Olson Library offers more than 46,000 electronic books on a wide variety of subjects, including mathematics, computer science and technology, accounting and finance, business management, history, literature, psychology, health sciences, and more. You can browse our collections online, or search for e-books using the online catalog or OneSearch, to search for articles simultaneously.
A Philosophical Aside
As e-books continue to evolve, they’re having some interesting effects on scholarly discourse. For instance, a recent New York Times Sunday Book Review article explores how electronic format is changing where citations like footnotes appear. In particular, shifting footnotes to endnotes makes it less likely that a reader will see an explanation alongside its relevant passage.
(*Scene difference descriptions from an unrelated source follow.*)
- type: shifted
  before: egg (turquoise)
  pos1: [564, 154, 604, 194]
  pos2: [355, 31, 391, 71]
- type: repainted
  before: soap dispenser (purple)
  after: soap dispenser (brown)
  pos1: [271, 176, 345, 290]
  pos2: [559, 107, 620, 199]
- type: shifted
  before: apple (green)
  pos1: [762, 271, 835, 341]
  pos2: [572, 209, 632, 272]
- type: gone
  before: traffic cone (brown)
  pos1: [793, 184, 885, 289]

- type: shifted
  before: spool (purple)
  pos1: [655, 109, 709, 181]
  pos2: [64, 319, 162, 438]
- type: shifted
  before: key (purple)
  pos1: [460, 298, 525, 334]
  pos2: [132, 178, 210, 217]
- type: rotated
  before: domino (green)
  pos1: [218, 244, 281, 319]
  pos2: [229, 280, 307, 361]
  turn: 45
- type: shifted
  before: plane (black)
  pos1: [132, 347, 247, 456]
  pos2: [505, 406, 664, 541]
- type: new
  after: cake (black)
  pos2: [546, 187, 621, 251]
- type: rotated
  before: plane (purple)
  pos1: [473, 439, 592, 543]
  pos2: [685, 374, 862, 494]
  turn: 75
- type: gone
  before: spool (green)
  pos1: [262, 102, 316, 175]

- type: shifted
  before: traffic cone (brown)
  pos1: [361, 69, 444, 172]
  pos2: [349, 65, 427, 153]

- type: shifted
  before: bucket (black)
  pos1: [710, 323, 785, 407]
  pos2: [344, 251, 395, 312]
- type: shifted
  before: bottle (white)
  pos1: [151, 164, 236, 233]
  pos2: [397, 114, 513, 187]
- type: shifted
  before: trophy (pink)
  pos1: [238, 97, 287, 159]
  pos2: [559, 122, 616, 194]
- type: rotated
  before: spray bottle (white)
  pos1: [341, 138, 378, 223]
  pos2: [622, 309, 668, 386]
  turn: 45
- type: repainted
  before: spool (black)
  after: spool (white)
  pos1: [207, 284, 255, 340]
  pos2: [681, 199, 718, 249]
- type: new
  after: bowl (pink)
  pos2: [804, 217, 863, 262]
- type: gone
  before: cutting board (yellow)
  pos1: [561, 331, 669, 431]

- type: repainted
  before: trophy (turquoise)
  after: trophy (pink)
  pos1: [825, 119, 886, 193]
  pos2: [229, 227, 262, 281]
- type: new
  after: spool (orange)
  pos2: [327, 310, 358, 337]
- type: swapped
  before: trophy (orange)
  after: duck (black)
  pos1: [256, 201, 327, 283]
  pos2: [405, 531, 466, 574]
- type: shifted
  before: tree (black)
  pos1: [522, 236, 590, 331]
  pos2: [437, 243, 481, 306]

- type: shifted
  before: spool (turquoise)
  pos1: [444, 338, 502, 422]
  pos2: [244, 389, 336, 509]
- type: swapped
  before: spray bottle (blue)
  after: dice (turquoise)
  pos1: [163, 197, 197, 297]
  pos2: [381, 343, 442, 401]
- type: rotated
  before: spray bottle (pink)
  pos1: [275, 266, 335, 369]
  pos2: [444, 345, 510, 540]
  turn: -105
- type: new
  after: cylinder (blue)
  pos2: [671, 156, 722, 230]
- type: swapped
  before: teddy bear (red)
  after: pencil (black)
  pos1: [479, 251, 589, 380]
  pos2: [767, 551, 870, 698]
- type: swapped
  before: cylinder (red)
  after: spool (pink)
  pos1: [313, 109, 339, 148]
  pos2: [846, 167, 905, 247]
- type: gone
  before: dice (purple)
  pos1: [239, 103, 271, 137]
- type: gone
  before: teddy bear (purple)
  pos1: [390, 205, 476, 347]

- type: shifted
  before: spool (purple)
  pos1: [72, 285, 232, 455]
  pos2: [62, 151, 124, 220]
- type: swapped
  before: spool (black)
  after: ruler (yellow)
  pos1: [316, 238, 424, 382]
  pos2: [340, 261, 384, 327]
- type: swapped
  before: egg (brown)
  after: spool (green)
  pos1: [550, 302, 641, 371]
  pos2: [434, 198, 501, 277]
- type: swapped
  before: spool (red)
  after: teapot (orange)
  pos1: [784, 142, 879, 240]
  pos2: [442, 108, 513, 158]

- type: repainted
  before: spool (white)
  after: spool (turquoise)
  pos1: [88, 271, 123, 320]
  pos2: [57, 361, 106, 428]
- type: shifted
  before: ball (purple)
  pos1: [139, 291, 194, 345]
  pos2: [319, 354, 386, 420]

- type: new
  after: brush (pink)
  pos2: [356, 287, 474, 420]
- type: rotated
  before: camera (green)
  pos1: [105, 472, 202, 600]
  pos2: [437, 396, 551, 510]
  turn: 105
In the past, similar objections arose (unsuccessfully) in many fields against using endnotes instead of footnotes at all, because doing so makes it more difficult to find immediate conceptual threads and citations to supporting material. The argument was that while those changes can make for easier reading (along with easier editing and layout), shifting the notes and citations away from the text weakens the structure of the broader and longer scholarly conversation. So one deeper issue for e-books in academia is that if we think of the mechanism of scholarly citations as a form of hypertext in print–a set of nodes and links among the various contributors to human knowledge over time and space–then might we say that the electronic format is actually reducing one kind of hypertext activity?